Item 7.01. Regulation FD Disclosure.

On August 5, 2020, the Company issued a press release announcing entry into the Equity Distribution Agreement. A copy of this press release is furnished herewith as Exhibit 99.2 and is incorporated into this Item 7.01 by reference.

Additionally, on August 5, 2020, the Company issued a press release announcing the Company's restructuring plan. A copy of this press release is furnished herewith as Exhibit 99.3 and is incorporated into this Item 7.01 by reference.

Included in the Earnings Release is an announcement that the Company plans to hold a conference call and webcast at 4:30 p.m., Eastern Time, Wednesday, August 5, 2020, to discuss its second quarter and six months ended June 30, 2020 financial results and other matters relating to the Company's plans and operations. A copy of this Earnings Release, which contains additional information regarding how to access the conference call and webcast and how to listen to a recorded playback of the call after it is completed, is furnished herewith as Exhibit 99.1. The slides to be presented on the webcast are furnished herewith as Exhibit 99.4 and incorporated into this Item 7.01 by reference.

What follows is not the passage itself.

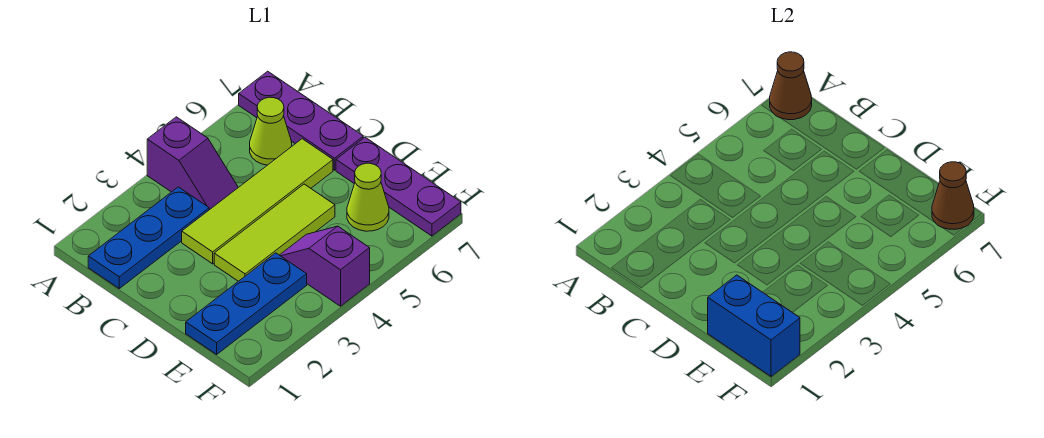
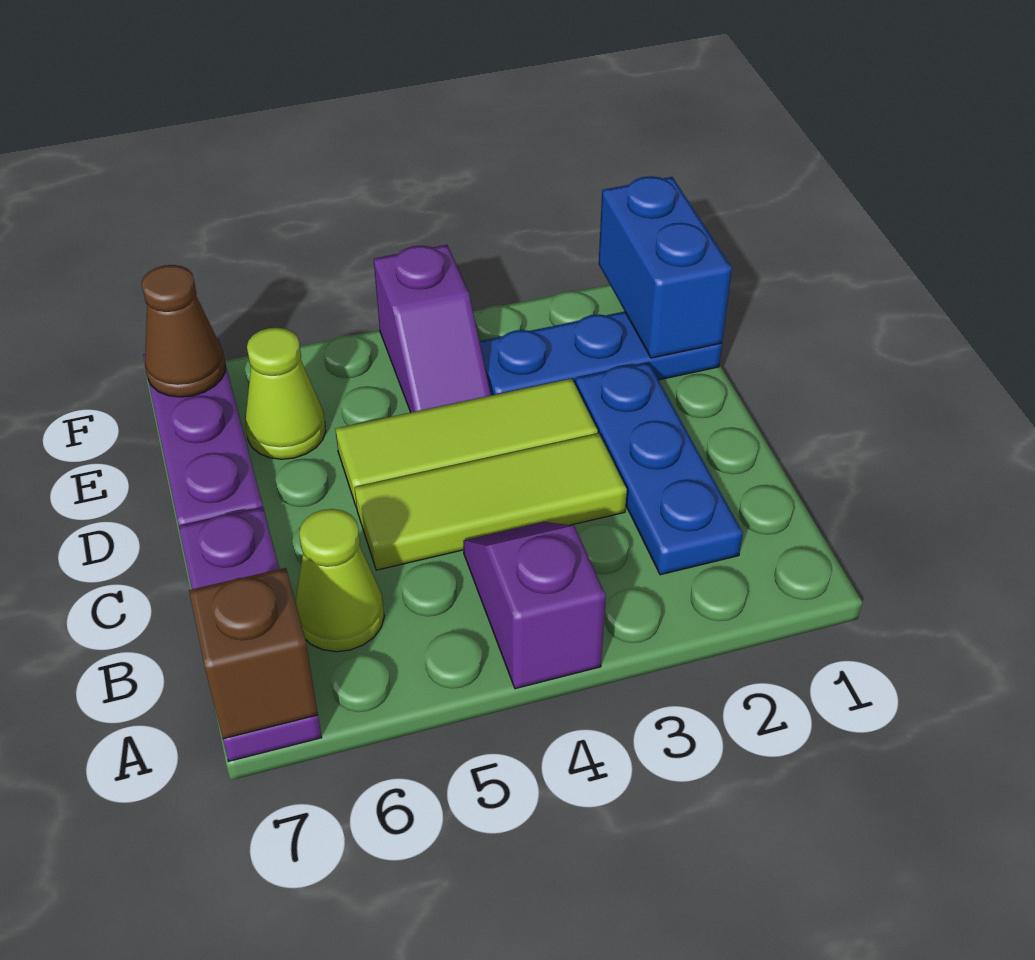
brown 1x1 cone [770,52,812,120] -> brown 1x1 brick [189,568,318,739]
blue 1x3 plate [88,187,209,288] -> blue 1x3 plate turned to [575,362,743,575]
lime 1x4 tile [182,139,333,264] -> lime 1x3 tile [354,433,627,570]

The information in this Item 7.01 (including Exhibit 99.2, Exhibit 99.3 and Exhibit 99.4) shall not be deemed "filed" with the SEC for purposes of the Exchange Act, nor incorporated by reference in any registration statement filed by the Company under the Securities Act.

Item 9.01. Financial Statements and Exhibits.



(d) Exhibits.

  1.1             Equity Distribution Agreement, dated August 5, 2020, by and among 3D Systems
                  Corporation and Truist Securities, Inc. and HSBC Securities (USA) Inc.
  99.1            Press Release issued by 3D Systems Corporation, dated August 5, 2020, announcing
                  results for the second quarter and six months ended June 30, 2020.
                  Press Release issued by 3D Systems Corporation, dated August 5, 2020, announcing
  99.2            entry into the Equity Distribution Agreement.
                  Press Release issued by 3D Systems Corporation, dated August 5, 2020, announcing
  99.3            restructuring plan.
  99.4            Investor information to be presented by 3D Systems Corporation on August 5, 2020.
104               Cover Page Interactive Data File (embedded within Inline XBRL document).